Check the records below line by line. Give the count of lines with "sight", and nothing else.

(Items from a data source)
..............................

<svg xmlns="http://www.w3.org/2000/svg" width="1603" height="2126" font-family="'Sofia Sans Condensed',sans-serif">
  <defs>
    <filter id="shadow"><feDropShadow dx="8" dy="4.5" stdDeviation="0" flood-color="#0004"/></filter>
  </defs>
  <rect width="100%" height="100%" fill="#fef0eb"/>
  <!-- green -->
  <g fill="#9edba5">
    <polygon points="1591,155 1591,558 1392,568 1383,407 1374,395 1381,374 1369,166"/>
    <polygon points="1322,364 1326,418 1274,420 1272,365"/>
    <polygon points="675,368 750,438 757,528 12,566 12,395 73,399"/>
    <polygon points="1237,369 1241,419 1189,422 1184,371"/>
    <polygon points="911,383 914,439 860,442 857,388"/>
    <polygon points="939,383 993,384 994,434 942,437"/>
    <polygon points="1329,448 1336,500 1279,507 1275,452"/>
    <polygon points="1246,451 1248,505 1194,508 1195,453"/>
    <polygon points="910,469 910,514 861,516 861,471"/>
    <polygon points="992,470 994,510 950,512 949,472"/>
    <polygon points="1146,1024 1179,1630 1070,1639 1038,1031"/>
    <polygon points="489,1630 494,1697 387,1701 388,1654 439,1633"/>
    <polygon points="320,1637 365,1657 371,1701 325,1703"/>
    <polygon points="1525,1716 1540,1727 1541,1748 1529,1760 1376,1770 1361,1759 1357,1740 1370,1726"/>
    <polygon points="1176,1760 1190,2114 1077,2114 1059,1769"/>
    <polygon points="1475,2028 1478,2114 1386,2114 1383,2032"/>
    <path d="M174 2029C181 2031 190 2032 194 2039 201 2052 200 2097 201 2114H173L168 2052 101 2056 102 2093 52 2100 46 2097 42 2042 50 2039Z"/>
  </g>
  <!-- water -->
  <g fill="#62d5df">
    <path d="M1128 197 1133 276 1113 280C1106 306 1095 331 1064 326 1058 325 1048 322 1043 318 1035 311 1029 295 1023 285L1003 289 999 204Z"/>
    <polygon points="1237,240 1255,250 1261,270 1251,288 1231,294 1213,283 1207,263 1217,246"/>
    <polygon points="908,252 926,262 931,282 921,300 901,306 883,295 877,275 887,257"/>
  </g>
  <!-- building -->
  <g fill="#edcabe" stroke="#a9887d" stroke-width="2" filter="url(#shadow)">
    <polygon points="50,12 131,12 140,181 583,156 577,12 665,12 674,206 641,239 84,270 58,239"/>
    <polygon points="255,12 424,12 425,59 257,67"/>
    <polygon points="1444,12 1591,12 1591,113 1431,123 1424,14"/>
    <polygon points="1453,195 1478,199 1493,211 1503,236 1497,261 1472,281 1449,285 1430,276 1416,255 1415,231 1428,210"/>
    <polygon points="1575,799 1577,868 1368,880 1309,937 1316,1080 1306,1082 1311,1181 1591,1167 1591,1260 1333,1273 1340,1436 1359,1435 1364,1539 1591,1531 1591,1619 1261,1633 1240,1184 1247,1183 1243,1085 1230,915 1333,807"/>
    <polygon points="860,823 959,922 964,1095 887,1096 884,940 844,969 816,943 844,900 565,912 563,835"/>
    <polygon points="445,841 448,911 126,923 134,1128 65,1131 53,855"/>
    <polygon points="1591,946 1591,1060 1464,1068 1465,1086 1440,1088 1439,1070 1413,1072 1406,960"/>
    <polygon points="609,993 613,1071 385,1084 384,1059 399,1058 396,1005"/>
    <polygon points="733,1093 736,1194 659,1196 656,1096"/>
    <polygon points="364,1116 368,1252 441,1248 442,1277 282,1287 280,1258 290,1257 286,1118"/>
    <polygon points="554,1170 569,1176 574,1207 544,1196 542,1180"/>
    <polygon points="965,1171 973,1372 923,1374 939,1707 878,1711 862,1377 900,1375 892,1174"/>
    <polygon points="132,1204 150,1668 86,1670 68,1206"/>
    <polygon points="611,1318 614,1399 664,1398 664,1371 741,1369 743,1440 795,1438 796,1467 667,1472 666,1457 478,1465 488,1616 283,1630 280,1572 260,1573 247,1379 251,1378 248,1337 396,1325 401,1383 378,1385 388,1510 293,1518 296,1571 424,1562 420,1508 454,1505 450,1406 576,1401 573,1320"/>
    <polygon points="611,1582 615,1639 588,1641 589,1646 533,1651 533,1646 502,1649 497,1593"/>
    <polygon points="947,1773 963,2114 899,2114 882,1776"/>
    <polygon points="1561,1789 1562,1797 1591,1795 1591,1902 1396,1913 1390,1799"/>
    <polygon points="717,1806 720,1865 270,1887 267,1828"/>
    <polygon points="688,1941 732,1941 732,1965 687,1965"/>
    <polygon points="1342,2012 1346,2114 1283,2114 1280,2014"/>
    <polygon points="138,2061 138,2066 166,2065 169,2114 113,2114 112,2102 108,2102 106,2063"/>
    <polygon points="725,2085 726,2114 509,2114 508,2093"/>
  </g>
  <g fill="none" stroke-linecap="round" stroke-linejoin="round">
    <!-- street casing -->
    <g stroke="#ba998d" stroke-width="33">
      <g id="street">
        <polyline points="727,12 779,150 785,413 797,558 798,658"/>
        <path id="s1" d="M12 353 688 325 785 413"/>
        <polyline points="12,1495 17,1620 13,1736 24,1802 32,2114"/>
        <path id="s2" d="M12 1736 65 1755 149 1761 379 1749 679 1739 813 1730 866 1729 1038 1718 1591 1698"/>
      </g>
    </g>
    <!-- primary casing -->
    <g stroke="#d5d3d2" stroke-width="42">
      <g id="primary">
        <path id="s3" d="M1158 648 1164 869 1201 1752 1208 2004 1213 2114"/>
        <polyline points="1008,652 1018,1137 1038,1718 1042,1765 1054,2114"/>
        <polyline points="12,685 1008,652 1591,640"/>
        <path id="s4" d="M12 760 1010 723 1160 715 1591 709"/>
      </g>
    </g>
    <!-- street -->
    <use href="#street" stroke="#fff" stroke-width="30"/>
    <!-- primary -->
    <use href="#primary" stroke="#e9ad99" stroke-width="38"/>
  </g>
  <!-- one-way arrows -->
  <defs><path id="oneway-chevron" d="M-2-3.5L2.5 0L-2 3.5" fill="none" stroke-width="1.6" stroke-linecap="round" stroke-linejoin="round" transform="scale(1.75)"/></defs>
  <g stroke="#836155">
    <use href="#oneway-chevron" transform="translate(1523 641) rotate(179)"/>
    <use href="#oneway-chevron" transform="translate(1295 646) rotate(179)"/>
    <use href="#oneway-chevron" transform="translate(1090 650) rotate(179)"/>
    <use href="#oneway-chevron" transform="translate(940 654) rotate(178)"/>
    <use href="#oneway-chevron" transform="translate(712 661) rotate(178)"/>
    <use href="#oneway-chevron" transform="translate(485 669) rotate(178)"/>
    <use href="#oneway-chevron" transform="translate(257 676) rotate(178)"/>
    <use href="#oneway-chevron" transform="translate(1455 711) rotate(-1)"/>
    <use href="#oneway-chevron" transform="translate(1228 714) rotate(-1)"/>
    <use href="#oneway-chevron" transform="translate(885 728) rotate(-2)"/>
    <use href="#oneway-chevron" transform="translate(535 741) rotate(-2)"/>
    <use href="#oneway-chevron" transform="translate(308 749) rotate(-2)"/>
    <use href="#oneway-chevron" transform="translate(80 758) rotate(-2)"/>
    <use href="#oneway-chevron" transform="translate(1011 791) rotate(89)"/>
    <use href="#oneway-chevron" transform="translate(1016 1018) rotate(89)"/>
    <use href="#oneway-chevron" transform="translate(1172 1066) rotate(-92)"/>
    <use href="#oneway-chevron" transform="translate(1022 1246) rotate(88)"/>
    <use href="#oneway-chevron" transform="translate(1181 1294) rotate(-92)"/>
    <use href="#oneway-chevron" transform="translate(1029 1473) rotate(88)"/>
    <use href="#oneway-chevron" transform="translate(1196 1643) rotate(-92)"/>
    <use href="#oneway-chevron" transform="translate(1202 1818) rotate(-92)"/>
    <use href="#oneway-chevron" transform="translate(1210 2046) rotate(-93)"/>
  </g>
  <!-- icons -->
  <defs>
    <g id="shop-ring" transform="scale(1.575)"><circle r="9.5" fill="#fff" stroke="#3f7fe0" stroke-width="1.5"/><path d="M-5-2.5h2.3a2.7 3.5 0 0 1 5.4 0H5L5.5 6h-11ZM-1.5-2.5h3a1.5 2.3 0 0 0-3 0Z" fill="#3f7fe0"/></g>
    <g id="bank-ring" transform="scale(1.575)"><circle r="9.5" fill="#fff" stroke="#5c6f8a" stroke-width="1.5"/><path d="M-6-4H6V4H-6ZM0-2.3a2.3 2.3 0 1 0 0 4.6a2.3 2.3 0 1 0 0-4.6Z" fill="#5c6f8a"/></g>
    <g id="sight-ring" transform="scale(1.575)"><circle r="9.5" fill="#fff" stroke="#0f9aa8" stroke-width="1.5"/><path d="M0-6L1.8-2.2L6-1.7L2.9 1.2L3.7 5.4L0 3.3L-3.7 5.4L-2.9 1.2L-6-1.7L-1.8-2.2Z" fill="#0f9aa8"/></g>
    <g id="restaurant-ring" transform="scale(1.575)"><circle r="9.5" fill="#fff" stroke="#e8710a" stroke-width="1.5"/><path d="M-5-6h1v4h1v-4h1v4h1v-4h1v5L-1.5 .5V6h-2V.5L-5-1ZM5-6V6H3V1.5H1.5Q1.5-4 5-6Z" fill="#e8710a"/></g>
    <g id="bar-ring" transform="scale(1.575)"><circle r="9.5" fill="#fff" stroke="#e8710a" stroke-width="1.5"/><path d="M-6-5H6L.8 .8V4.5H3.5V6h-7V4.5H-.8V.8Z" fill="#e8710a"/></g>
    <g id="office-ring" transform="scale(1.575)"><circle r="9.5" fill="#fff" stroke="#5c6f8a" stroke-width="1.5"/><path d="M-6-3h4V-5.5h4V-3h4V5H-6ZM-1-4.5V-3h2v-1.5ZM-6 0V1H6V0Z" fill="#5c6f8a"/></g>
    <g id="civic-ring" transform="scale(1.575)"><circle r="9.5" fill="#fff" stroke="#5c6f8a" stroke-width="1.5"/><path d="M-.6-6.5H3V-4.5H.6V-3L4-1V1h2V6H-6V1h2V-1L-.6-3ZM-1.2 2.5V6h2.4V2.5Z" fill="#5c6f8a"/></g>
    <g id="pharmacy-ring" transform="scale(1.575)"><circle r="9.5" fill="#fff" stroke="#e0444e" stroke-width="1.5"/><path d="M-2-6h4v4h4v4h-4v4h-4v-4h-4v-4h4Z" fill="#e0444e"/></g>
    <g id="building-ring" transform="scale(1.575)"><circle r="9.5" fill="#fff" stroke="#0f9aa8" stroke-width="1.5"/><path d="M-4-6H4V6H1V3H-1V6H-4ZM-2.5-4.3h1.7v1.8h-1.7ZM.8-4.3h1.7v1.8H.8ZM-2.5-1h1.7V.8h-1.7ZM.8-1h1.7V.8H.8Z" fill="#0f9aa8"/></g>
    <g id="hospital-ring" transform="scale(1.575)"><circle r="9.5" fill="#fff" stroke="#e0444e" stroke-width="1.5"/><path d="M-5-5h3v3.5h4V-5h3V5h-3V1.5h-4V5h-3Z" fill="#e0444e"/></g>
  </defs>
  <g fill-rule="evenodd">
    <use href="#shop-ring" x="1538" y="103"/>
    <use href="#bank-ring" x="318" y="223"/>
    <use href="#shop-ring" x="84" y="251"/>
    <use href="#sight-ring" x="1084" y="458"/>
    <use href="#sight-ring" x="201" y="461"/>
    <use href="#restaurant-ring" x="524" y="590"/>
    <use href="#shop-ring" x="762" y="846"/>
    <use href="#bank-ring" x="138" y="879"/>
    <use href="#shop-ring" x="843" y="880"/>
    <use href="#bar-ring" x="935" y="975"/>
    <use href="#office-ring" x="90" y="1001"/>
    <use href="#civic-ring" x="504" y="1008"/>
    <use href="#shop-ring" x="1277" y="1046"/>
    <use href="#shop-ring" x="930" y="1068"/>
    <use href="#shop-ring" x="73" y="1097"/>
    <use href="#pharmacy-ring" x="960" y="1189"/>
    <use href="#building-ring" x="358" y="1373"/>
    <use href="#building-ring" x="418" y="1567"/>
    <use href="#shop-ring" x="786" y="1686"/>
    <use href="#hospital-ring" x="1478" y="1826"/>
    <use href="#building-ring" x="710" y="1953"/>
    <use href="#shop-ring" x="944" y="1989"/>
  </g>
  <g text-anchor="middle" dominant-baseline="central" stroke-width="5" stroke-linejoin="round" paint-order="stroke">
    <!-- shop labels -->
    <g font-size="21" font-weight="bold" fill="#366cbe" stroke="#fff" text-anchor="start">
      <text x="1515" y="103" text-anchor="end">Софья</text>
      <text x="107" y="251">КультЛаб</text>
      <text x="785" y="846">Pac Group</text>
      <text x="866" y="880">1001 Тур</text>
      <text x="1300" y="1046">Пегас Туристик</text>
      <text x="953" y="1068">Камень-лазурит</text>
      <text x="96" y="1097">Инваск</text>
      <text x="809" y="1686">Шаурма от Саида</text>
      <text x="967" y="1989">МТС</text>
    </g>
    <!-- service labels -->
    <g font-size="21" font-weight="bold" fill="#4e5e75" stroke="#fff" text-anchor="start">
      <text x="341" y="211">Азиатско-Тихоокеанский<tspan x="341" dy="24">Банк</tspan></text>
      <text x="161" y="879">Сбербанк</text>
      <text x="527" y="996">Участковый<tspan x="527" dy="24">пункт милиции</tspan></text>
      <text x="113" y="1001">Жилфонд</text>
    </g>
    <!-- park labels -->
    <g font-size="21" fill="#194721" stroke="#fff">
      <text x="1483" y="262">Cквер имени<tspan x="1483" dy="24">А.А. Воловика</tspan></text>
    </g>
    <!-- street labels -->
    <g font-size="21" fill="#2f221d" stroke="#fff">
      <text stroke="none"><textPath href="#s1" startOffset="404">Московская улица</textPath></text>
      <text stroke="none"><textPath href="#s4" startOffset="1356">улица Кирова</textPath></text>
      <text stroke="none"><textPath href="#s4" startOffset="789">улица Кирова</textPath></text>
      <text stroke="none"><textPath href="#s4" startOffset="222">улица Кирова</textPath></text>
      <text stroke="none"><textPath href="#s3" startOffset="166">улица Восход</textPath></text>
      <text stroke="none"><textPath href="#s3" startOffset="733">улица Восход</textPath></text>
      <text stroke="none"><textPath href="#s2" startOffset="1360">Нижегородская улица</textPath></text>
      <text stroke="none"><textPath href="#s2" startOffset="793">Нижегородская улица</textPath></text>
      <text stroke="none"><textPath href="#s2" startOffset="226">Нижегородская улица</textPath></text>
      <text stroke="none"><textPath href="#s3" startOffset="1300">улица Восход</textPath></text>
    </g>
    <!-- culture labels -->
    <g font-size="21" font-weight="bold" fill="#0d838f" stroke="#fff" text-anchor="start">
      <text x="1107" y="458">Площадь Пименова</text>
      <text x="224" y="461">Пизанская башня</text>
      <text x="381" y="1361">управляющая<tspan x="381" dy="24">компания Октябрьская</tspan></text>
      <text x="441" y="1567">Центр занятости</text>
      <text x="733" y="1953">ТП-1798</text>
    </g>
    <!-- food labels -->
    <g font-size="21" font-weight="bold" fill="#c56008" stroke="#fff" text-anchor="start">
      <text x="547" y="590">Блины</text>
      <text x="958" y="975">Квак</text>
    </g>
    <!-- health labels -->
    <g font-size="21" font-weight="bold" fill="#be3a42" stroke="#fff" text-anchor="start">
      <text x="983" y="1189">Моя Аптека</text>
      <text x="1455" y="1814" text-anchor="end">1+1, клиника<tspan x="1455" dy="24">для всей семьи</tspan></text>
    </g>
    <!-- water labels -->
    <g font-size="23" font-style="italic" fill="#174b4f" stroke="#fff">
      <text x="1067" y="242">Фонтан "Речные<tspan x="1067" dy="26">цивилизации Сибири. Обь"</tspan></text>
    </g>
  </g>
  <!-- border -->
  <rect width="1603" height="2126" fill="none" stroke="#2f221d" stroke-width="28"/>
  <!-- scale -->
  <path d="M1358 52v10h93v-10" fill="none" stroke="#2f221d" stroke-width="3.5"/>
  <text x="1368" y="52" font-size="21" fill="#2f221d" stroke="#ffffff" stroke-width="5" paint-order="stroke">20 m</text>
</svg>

..............................

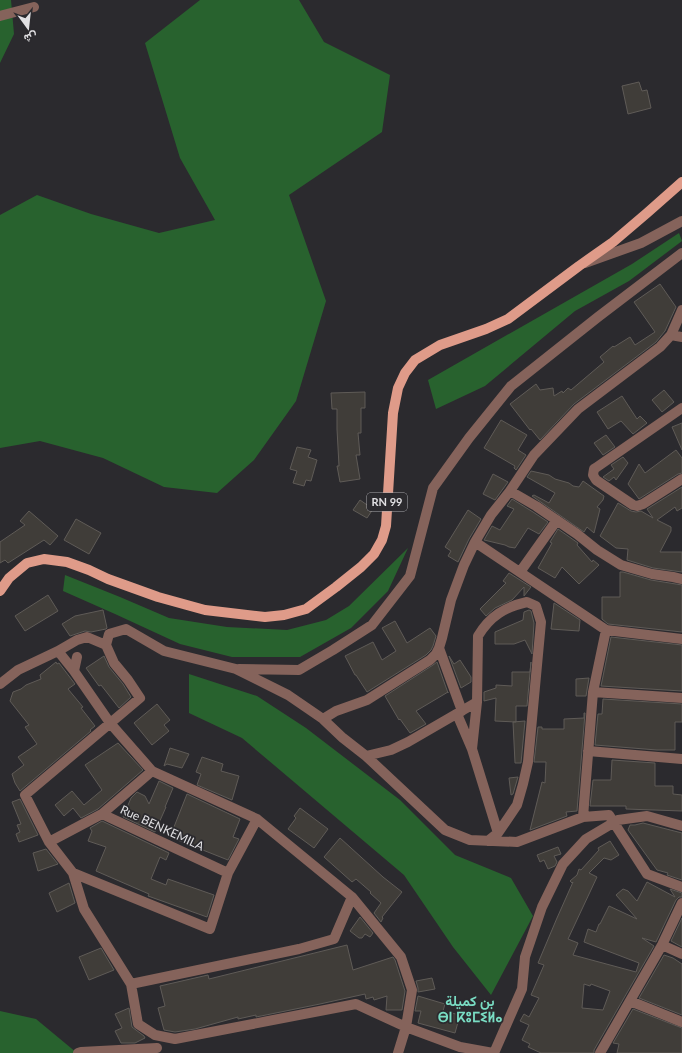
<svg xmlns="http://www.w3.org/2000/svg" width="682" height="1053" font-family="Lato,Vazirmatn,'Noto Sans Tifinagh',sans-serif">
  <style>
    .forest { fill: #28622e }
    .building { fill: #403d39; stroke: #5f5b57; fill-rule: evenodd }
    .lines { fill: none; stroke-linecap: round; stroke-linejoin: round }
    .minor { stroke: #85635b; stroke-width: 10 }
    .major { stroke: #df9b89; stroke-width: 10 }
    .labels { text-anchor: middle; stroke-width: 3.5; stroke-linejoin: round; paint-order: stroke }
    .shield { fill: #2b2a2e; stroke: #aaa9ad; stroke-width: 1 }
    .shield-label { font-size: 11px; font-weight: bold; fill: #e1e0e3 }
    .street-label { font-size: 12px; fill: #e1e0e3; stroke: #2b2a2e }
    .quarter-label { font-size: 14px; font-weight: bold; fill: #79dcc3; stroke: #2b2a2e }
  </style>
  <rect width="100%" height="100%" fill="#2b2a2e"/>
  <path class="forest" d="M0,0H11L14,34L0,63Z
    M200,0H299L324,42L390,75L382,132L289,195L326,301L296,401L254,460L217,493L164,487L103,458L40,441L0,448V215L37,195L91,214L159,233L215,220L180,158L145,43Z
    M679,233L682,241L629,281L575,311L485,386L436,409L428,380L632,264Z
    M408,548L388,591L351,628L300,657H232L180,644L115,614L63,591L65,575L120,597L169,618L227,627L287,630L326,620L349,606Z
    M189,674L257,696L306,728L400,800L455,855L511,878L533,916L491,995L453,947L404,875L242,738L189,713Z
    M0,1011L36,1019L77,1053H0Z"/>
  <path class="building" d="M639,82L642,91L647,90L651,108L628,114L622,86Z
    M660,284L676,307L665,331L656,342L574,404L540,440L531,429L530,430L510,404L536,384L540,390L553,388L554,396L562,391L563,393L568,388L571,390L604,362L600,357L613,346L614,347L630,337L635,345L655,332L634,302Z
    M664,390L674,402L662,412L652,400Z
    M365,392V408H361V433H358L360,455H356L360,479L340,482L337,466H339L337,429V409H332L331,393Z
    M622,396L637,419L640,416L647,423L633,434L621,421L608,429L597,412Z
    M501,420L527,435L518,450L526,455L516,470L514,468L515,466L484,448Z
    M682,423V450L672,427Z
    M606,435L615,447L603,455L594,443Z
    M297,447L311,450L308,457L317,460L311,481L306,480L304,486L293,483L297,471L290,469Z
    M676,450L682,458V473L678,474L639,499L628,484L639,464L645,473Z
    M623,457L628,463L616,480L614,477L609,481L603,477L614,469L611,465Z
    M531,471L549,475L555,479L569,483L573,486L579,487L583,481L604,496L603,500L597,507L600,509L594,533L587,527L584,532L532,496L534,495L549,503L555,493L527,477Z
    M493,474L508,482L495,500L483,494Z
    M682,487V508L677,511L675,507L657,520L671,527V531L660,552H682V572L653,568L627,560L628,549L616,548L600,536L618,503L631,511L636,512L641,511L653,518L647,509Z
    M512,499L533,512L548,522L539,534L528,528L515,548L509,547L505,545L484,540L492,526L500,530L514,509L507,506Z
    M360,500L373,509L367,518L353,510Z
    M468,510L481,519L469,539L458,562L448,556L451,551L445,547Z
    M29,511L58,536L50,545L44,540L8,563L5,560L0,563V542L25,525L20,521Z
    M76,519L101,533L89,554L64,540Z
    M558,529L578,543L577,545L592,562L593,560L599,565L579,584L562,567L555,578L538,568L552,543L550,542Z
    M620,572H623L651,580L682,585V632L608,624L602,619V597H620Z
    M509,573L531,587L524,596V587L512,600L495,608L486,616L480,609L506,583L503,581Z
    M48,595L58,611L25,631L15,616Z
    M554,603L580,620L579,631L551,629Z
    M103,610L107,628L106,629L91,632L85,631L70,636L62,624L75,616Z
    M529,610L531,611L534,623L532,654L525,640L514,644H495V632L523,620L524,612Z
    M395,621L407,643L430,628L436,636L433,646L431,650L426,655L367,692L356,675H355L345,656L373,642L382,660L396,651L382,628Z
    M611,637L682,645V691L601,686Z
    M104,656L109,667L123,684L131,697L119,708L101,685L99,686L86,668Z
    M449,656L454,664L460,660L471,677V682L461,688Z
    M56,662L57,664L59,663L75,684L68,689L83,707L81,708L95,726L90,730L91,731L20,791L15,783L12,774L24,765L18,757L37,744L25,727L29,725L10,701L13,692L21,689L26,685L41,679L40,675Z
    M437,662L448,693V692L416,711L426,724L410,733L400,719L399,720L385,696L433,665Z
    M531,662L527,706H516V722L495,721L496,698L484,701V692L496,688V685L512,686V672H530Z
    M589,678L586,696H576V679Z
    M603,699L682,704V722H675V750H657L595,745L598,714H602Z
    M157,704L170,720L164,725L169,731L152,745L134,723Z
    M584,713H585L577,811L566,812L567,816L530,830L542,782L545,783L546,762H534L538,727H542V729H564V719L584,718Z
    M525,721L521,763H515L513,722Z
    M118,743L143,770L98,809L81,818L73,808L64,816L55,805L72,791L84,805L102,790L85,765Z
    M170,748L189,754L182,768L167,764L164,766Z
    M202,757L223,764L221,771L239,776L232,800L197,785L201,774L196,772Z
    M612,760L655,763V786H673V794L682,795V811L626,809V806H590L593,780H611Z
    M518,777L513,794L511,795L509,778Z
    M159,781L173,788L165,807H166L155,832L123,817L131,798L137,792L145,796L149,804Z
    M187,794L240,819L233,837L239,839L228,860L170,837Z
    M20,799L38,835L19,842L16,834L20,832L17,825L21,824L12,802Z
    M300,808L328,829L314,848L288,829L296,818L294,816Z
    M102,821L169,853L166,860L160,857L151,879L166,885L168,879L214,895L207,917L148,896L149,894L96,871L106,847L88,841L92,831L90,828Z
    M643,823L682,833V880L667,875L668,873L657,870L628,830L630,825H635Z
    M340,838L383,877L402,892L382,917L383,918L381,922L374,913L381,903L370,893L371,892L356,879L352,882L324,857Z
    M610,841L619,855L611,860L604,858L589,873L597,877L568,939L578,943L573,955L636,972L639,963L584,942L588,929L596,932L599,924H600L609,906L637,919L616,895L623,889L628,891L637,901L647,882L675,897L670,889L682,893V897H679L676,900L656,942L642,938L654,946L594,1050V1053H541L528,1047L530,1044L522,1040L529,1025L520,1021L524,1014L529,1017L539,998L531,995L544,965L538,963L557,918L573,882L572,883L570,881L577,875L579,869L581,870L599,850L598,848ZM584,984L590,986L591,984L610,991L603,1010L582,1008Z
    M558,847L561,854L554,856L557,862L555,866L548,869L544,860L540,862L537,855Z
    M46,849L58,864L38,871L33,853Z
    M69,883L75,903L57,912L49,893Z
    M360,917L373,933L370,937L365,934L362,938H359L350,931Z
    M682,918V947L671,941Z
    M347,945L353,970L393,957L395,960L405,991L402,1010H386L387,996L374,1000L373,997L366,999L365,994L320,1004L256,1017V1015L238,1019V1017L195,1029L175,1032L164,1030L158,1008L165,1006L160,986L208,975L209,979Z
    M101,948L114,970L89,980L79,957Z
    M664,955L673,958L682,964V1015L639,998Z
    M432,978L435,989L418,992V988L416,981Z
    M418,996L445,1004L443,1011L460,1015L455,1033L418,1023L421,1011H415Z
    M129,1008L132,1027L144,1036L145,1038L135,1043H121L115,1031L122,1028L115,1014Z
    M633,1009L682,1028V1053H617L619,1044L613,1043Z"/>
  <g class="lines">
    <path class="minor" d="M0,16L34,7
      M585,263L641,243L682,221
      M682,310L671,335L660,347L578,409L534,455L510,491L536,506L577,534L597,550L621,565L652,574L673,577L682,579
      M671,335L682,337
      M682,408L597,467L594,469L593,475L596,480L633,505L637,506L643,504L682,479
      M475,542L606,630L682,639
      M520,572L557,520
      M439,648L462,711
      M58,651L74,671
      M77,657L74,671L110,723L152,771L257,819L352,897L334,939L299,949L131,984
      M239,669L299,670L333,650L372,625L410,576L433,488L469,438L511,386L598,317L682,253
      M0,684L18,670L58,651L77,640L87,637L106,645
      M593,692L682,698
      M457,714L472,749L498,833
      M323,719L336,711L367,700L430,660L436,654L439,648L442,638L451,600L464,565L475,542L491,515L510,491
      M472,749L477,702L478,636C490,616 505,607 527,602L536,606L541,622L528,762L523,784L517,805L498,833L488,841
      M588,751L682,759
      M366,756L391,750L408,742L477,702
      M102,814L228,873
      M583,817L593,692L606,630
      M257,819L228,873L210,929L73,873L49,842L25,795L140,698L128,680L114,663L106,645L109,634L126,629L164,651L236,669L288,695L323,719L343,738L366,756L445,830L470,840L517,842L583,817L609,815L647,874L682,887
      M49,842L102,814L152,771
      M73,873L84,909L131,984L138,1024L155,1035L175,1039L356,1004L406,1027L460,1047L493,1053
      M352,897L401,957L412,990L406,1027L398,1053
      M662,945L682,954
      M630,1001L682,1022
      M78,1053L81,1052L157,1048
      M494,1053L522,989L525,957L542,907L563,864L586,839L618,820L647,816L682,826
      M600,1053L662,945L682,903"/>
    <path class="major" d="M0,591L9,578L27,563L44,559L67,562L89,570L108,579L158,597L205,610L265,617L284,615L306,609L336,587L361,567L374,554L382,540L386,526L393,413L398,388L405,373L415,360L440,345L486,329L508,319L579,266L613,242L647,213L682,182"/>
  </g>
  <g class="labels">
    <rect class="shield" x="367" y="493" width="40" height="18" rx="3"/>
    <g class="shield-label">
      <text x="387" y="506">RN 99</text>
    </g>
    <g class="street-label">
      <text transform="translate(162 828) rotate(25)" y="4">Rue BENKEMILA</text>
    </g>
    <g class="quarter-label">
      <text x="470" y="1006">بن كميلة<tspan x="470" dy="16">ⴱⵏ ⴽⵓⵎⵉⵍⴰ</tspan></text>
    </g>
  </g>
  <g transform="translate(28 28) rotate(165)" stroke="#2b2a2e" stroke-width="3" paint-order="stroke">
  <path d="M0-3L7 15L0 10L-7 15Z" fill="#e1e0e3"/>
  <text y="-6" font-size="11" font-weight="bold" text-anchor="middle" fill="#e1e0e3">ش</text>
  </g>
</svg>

..............................

• [ANSWER AREA]:
3